Efficient fixation of Co2+ and organic sulfur from cation exchange resins into CaO enhanced molten Li2CO3-Na2CO3-K2CO3 system

Abstract

The radioactive spent resins produced by the nuclear power plant contain a certain amount of 60Co. These spent resins are easy to generate volatile substances during the heat treatment process, resulting in the leakage of radionuclide. The molten salt oxidation (MSO) can effectively prevent the volatilization of Co, and can facilitate the removal of sulfur exists in the resins. In this work, ternary carbonate (Li2CO3-Na2CO3-K2CO3) was used as molten salt system, and CaO was used as a sulfur pollutant capture agent. The non-radioactive CoCl2 served as simulate radioisotopes, and the Co2+ doped cation exchange resins (Co-CERs) were obtained by the ion exchange method.
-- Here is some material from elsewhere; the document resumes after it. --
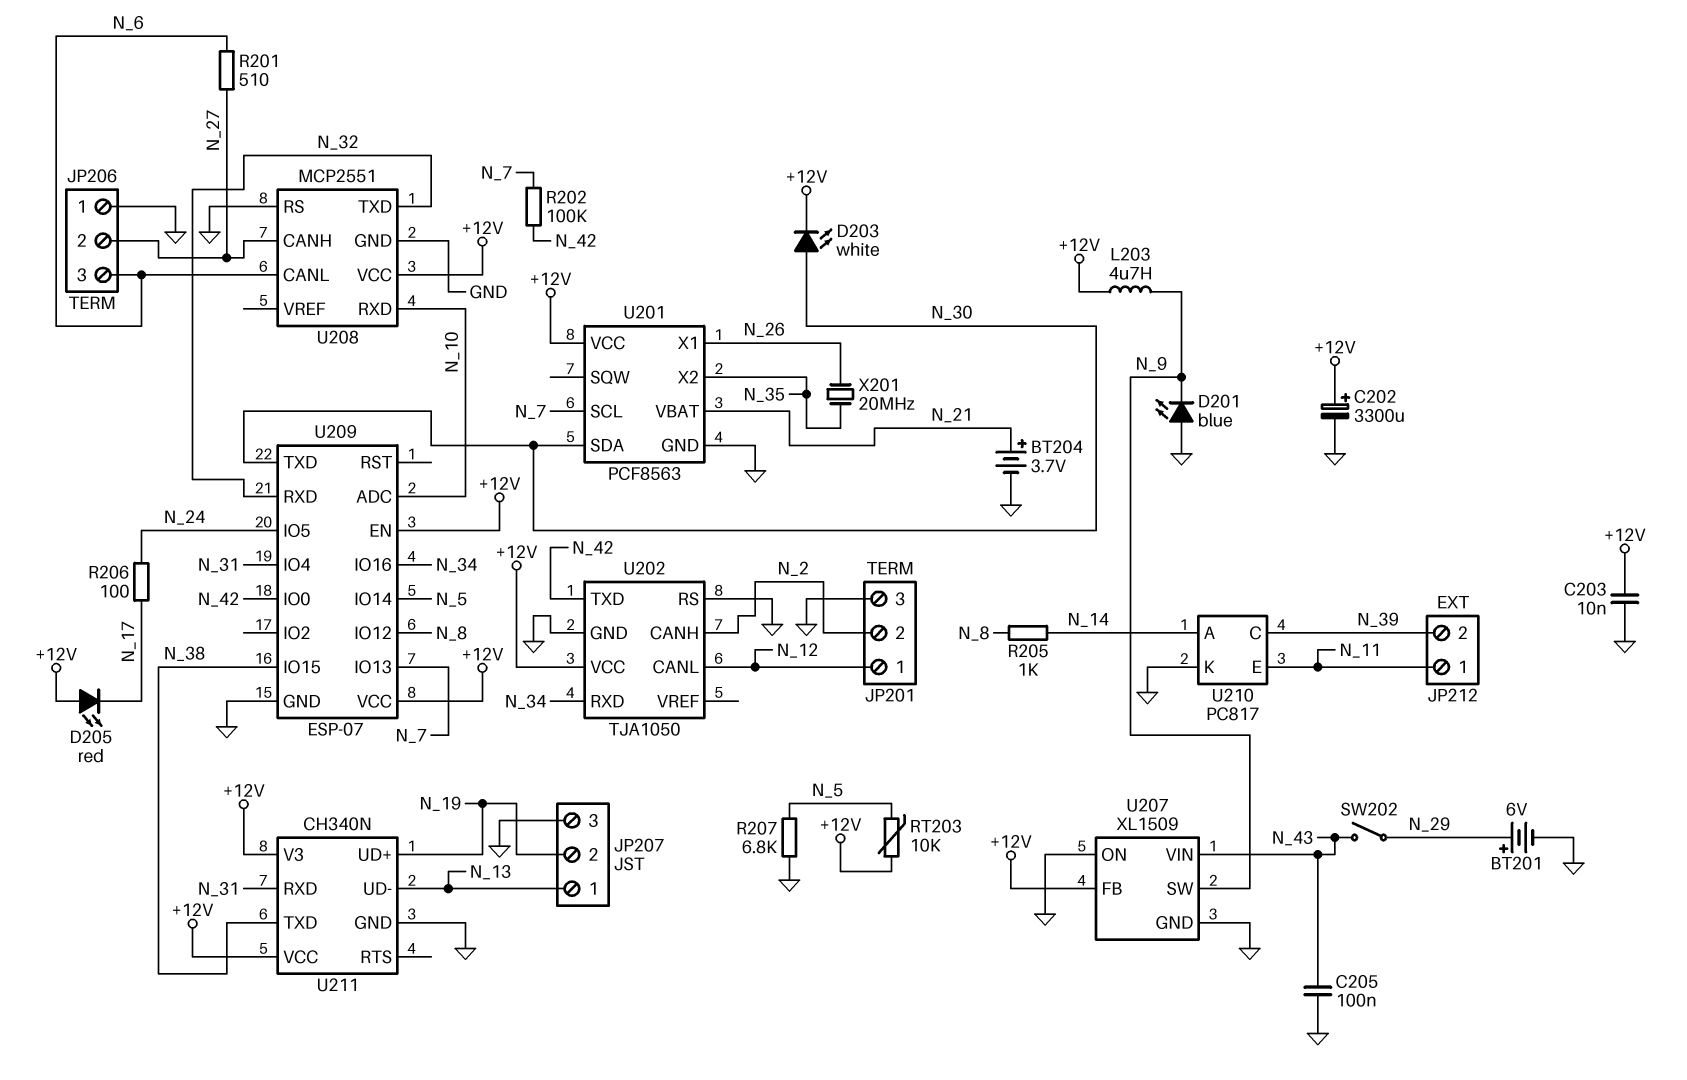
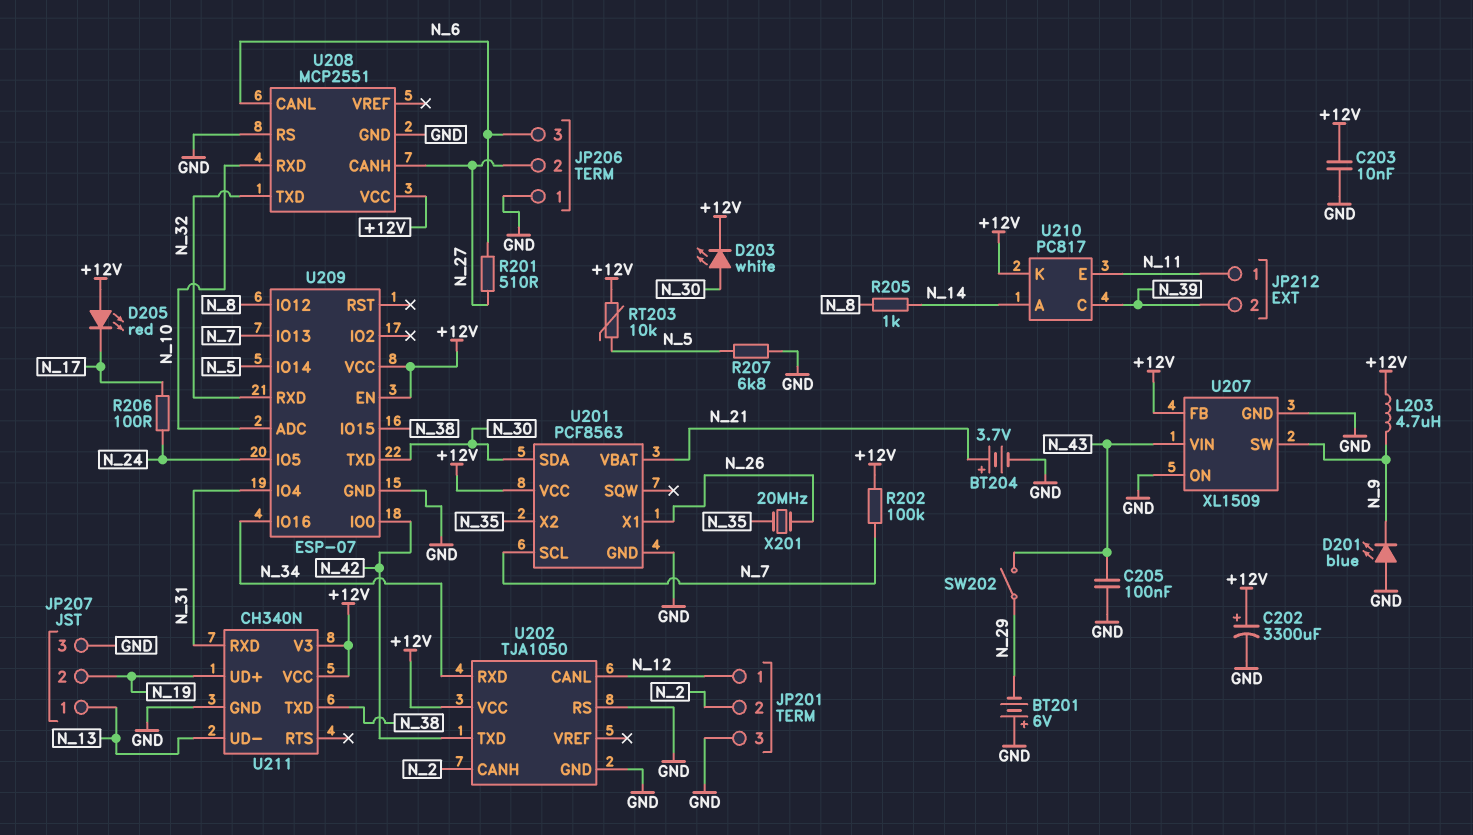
BT201: 6V (plus N_29, minus GND) -> 6V (plus GND, minus N_29)
R202: 100k (N_7, N_42) -> 100k (+12V, N_7)
U210 pin K: GND -> +12V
The introduction of Co2+ promoted the further oxidation of the thermally stable structure SC, and the harmful gases SO2 and H2S generated during the MSO process were effectively absorbed by carbonate with the participation of CaO. The retention rate of S could reach 87.79 % with the addition of CaO at 800 °C, which was 1.81 % higher than that without CaO. The test results of X-ray diffraction (XRD), scanning electron microscope (SEM) and inductively coupled plasma mass spectrometry (ICP-MS) confirmed that the addition of CaO promoted the formation of sulfide and thermally stable CoSO4. The retention rate of Co2+ in waste salt reached 97.36 % at 800 °C. The CaO enhanced molten carbonate system can realize the efficient treatment of Co-CERs and possess potential applications on organic contaminant treatment.